Phenex paper is out

June 10, 2010

We’re happy to report that a paper describing the Phenex curation tool has just recently been published in PLoS ONE:

Balhoff JP, Dahdul WM, Kothari CR, Lapp H, Lundberg JG, et al. (2010) Phenex: Ontological Annotation of Phenotypic Diversity. PLoS ONE 5(5): e10500. doi:10.1371/journal.pone.0010500.

Abstract: Phenotypic differences among species have long been systematically itemized and described by biologists in the process of investigating phylogenetic relationships and trait evolution. Traditionally, these descriptions have been expressed in natural language within the context of individual journal publications or monographs. As such, this rich store of phenotype data has been largely unavailable for statistical and computational comparisons across studies or integration with other biological knowledge.  Here we describe Phenex, a platform-independent desktop application designed to facilitate efficient and consistent annotation of phenotypic similarities and differences using Entity-Quality syntax, drawing on terms from community ontologies for anatomical entities, phenotypic qualities, and taxonomic names. Phenex can be configured to load only those ontologies pertinent to a taxonomic group of interest. The graphical user interface was optimized for evolutionary biologists accustomed to working with lists of taxa, characters, character states, and character-by-taxon matrices.  Annotation of phenotypic data using ontologies and globally unique taxonomic identifiers will allow biologists to integrate phenotypic data from different organisms and studies, leveraging decades of work in systematics and comparative morphology.


Vertebrate skeletal anatomy workshop

May 4, 2010

Probably the most important branch of an anatomy ontology for vertebrates – at least from the standpoint of comparative morphologists, paleontologists, systematists – is the skeleton.  We invited a small group of bone and cartilage experts to come to a workshop at NESCent April 9-10, 2010, with the goal of reviewing, revising, and altogether enhancing the skeletal branch of the various vertebrate anatomy ontologies.  We had representation from the amphibian and teleost multispecies anatomy ontologies, the vertebrate model organism ontologies (zebrafish, Xenopus, mouse), and the cell ontology, as well as expert ontologists to advise on best representation (see our wiki page for their names and slides from their brief introductory presentations).  The workshop was productive beyond our expectations: we produced a ‘generic’ skeletal ontology that can be plugged into all vertebrate anatomy ontologies.  The files (including the useful cmap files) are under review by workshop participants at the moment, and we will be posting the outcome as a Vertebrate Skeletal Ontology in the obo foundry within the month.  Let us know if you want to review some giant spreadsheets of bone terms and relationships in the next few weeks….


Phenoscape outreach from Chicago

May 4, 2010

In mid March Phenoscape met at the Biodiversity Synthesis Center (BioSynC) at the Field Museum of Natural History to host an education and outreach workshop, gather feedback on new user interface mockups for the Phenoscape Knowledgebase, and hold a project meeting.
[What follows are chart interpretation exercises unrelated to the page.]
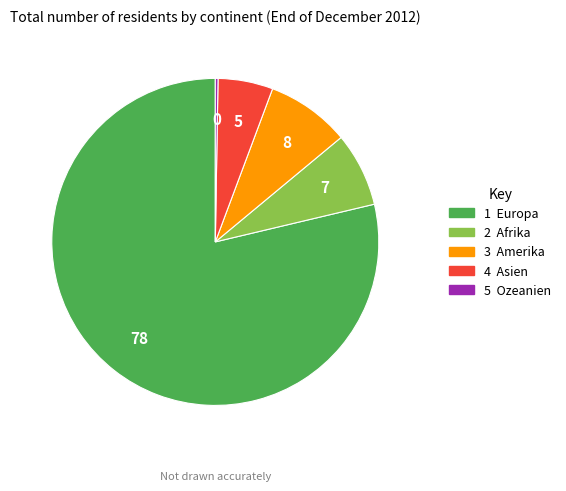

Is there a majority slice in this chart?

Yes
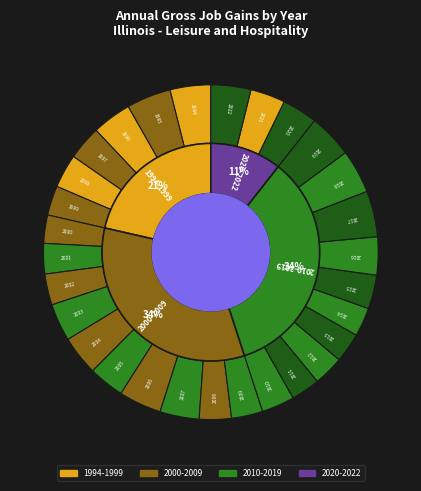

To the nearest percent, what is the average slice percentage?

3%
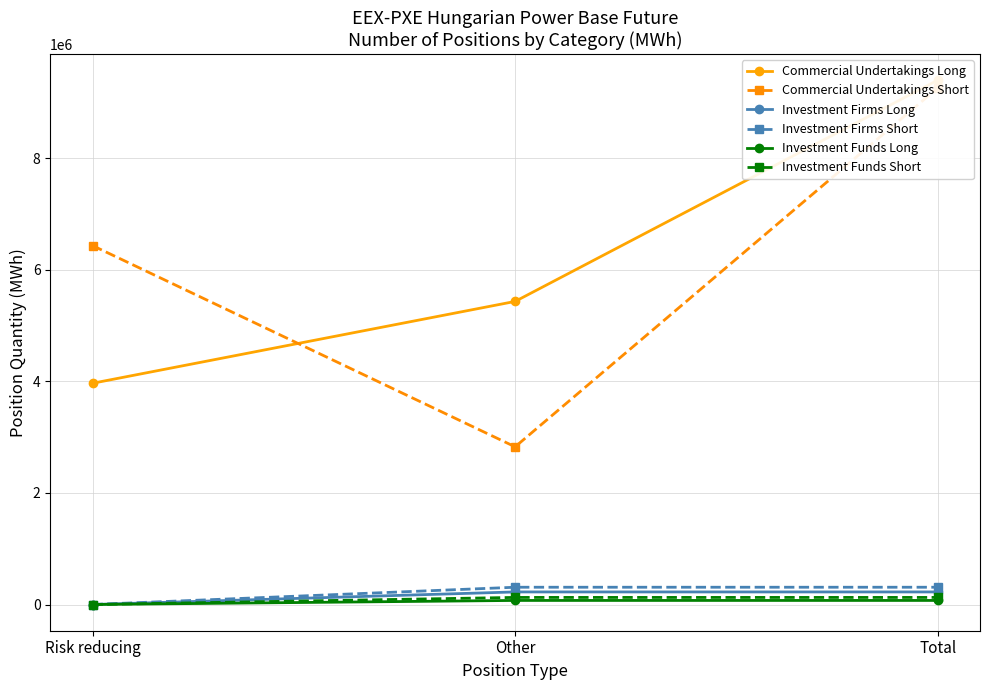

What is the spread (max minus min) of values at Other?

5359548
We sent announcements out to the Chicago morphologists, systematists, and developmental biologists. Because we are designing tools to address the general needs of the systematics and evo-devo community, we were delighted that about 20 people attended our day-long meeting. The  input was very useful, and we translated it into specifications for a better user interface (in the works right now). Big thanks to Mark Westneat and staff at the BioSynC for their help in organizing this workshop as well as Lance Grande for the superb behind-the-scenes tour. Please see our wiki page about this workshop for the list of speakers and their slides.